PROBLEM TO WORK ON: This task calls for every entry below to be repeated exactly, without the pictures.

(Excerpts from a dataset)
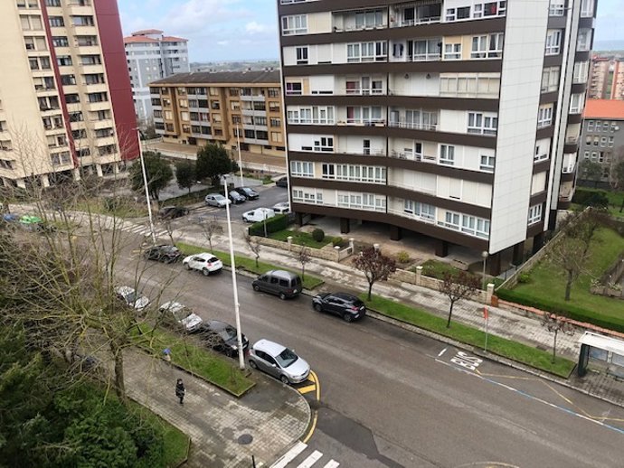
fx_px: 505
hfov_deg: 63.4
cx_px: 312
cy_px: 234
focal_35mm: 28
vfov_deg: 49.8
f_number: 1.8
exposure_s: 1/539
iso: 20
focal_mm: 3.99
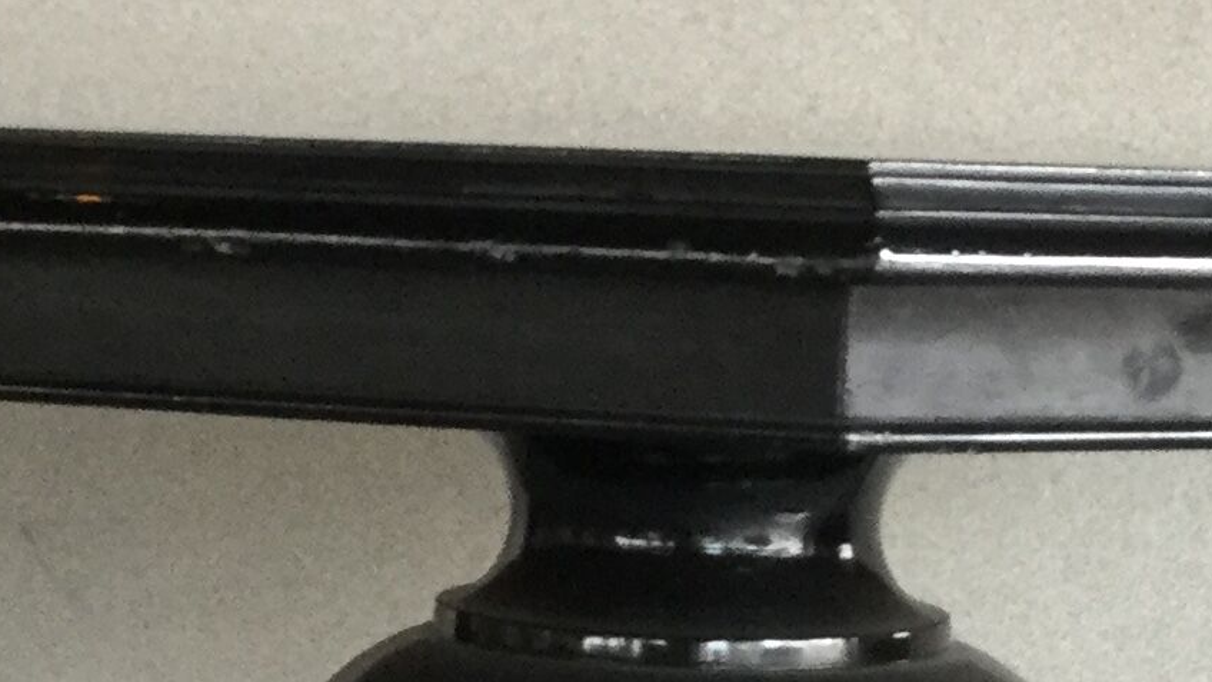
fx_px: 4178
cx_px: 763
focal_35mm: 130
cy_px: 489
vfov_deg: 9.3
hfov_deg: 16.5
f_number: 2.4
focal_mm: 3.3
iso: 125
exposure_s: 1/33
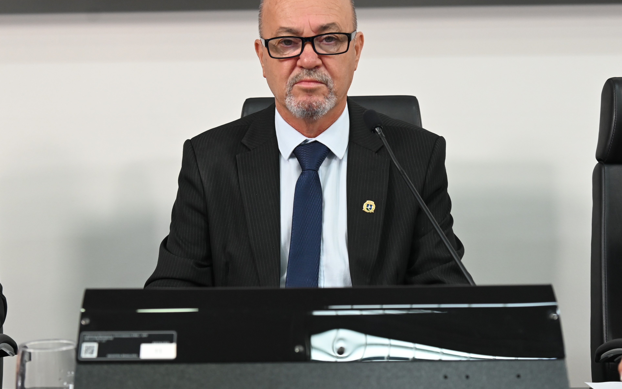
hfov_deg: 38.2
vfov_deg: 24.3
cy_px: 247
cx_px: 288
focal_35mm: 53
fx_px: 898
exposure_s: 1/125
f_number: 4.8
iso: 1400
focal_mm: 33
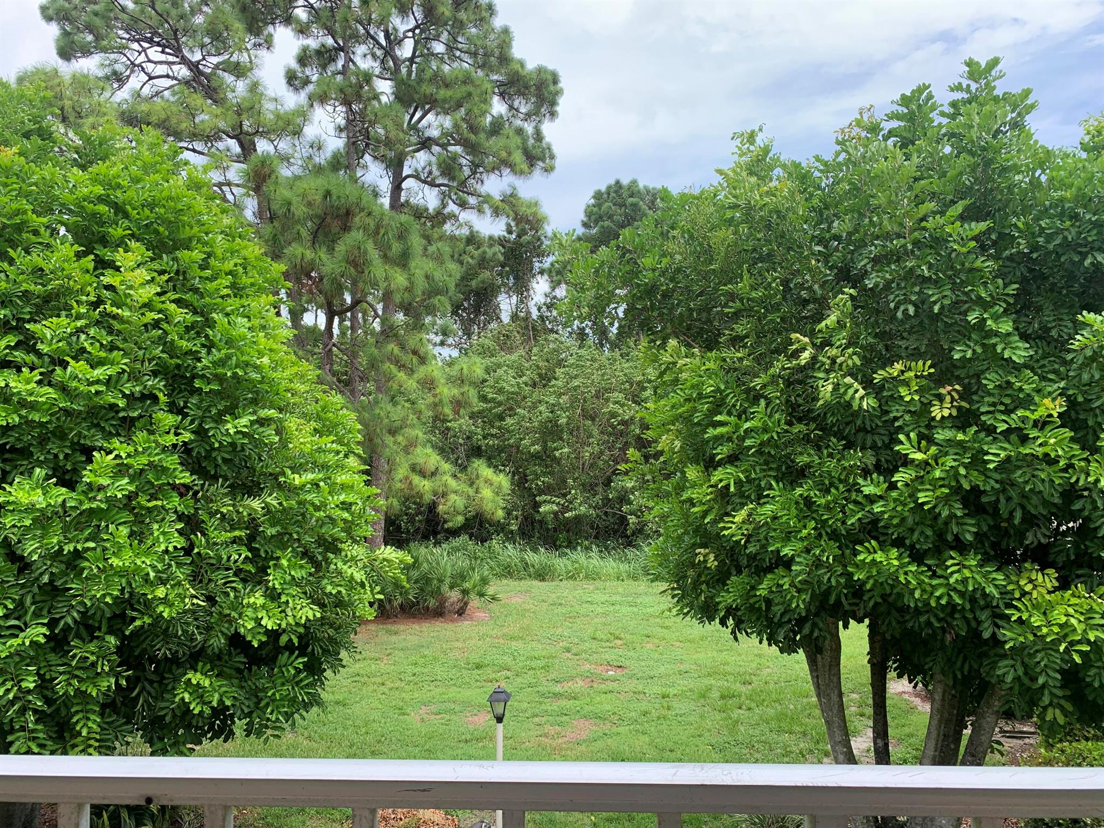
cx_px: 552
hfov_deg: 67.3
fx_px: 829
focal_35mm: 26
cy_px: 414
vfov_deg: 53.1
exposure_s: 1/962
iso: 25
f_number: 1.8
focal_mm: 4.25
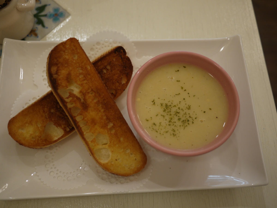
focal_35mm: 40
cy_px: 104
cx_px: 138
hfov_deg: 46.8
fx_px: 320
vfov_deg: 36.0
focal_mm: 20
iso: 200
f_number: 1.7
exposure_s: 1/60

TASK RESULT:
fx_px: 505
hfov_deg: 63.4
cx_px: 312
cy_px: 234
focal_35mm: 28
vfov_deg: 49.8
f_number: 1.8
exposure_s: 1/539
iso: 20
focal_mm: 3.99
fx_px: 4178
cx_px: 763
focal_35mm: 130
cy_px: 489
vfov_deg: 9.3
hfov_deg: 16.5
f_number: 2.4
focal_mm: 3.3
iso: 125
exposure_s: 1/33
hfov_deg: 38.2
vfov_deg: 24.3
cy_px: 247
cx_px: 288
focal_35mm: 53
fx_px: 898
exposure_s: 1/125
f_number: 4.8
iso: 1400
focal_mm: 33
cx_px: 552
hfov_deg: 67.3
fx_px: 829
focal_35mm: 26
cy_px: 414
vfov_deg: 53.1
exposure_s: 1/962
iso: 25
f_number: 1.8
focal_mm: 4.25
focal_35mm: 40
cy_px: 104
cx_px: 138
hfov_deg: 46.8
fx_px: 320
vfov_deg: 36.0
focal_mm: 20
iso: 200
f_number: 1.7
exposure_s: 1/60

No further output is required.